In a radio interview in 2011, Bannon referred to certain professional women as “a bunch of dykes” and compared them unflatteringly to women such as Sarah Palin and Ann Coulter, the conservative US commentator. He said there were some “unintended consequences” of the women’s liberation movement.
“That, in fact, the women that would lead this country would be pro-family, they would have husbands, they would love their children. They wouldn’t be a bunch of dykes that came from the Seven Sisters schools up in New England. That drives the left insane, and that’s why they hate these women.”
It seem utterly unbelievable to be even reading such things let alone the person responsible for saying them or publishing them, is the newly appointed right-hand man of the US president-elect and they both appear to be of the one mind on such matters.

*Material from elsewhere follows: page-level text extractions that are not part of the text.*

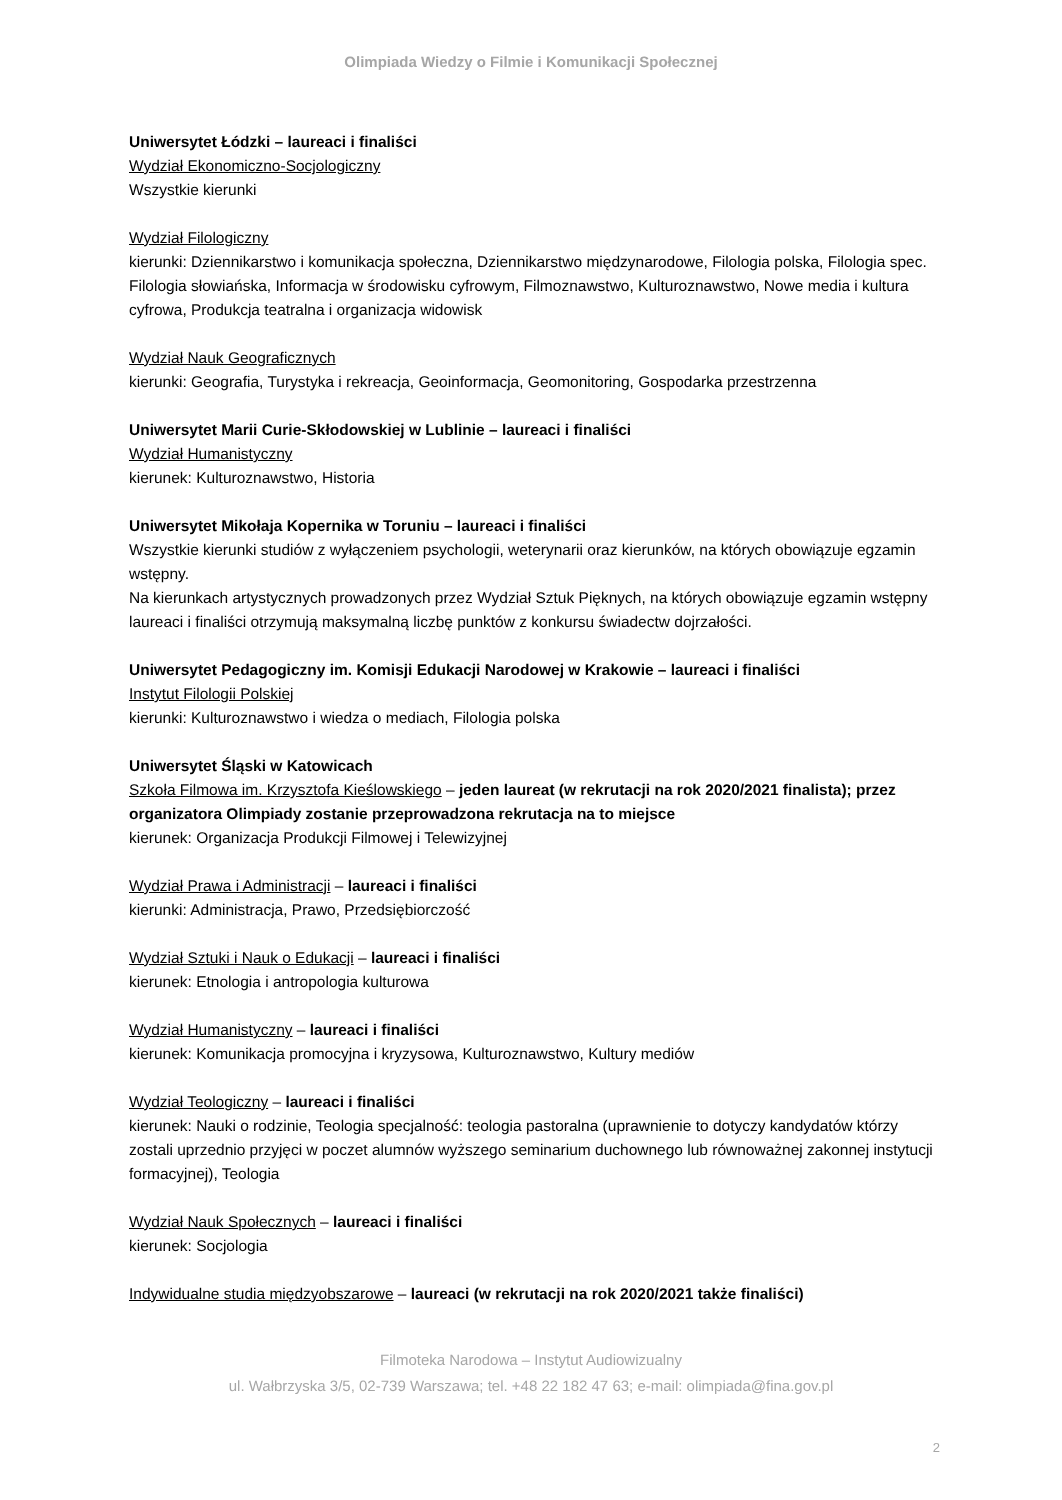Olimpiada Wiedzy o Filmie i Komunikacji Społecznej
Uniwersytet Łódzki – laureaci i finaliści
Wydział Ekonomiczno-Socjologiczny
Wszystkie kierunki
Wydział Filologiczny
kierunki: Dziennikarstwo i komunikacja społeczna, Dziennikarstwo międzynarodowe, Filologia polska, Filologia spec. Filologia słowiańska, Informacja w środowisku cyfrowym, Filmoznawstwo, Kulturoznawstwo, Nowe media i kultura cyfrowa, Produkcja teatralna i organizacja widowisk
Wydział Nauk Geograficznych
kierunki: Geografia, Turystyka i rekreacja, Geoinformacja, Geomonitoring, Gospodarka przestrzenna
Uniwersytet Marii Curie-Skłodowskiej w Lublinie – laureaci i finaliści
Wydział Humanistyczny
kierunek: Kulturoznawstwo, Historia
Uniwersytet Mikołaja Kopernika w Toruniu – laureaci i finaliści
Wszystkie kierunki studiów z wyłączeniem psychologii, weterynarii oraz kierunków, na których obowiązuje egzamin wstępny.
Na kierunkach artystycznych prowadzonych przez Wydział Sztuk Pięknych, na których obowiązuje egzamin wstępny laureaci i finaliści otrzymują maksymalną liczbę punktów z konkursu świadectw dojrzałości.
Uniwersytet Pedagogiczny im. Komisji Edukacji Narodowej w Krakowie – laureaci i finaliści
Instytut Filologii Polskiej
kierunki: Kulturoznawstwo i wiedza o mediach, Filologia polska
Uniwersytet Śląski w Katowicach
Szkoła Filmowa im. Krzysztofa Kieślowskiego – jeden laureat (w rekrutacji na rok 2020/2021 finalista); przez organizatora Olimpiady zostanie przeprowadzona rekrutacja na to miejsce
kierunek: Organizacja Produkcji Filmowej i Telewizyjnej
Wydział Prawa i Administracji – laureaci i finaliści
kierunki: Administracja, Prawo, Przedsiębiorczość
Wydział Sztuki i Nauk o Edukacji – laureaci i finaliści
kierunek: Etnologia i antropologia kulturowa
Wydział Humanistyczny – laureaci i finaliści
kierunek: Komunikacja promocyjna i kryzysowa, Kulturoznawstwo, Kultury mediów
Wydział Teologiczny – laureaci i finaliści
kierunek: Nauki o rodzinie, Teologia specjalność: teologia pastoralna (uprawnienie to dotyczy kandydatów którzy zostali uprzednio przyjęci w poczet alumnów wyższego seminarium duchownego lub równoważnej zakonnej instytucji formacyjnej), Teologia
Wydział Nauk Społecznych – laureaci i finaliści
kierunek: Socjologia
Indywidualne studia międzyobszarowe – laureaci (w rekrutacji na rok 2020/2021 także finaliści)
Filmoteka Narodowa – Instytut Audiowizualny
ul. Wałbrzyska 3/5, 02-739 Warszawa; tel. +48 22 182 47 63; e-mail: olimpiada@fina.gov.pl
2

I’ve had some men (needless to say not gay men or trans or from minorities) say to me in recent days that it is time to “get over” the upset of Trump being elected, and that it won’t be all bad. But the truth is it has already happened.
What we saw and heard over the last few months went way beyond bad, and that was before the man got into power.
The gap between the genders has widened hugely, not necessarily with men actively agreeing with Trump, although clearly many do, but simply by men, from the privileged position of being white and male, being unable, or unwilling, to recognise and identify with the devastation wrought by Trump’s election.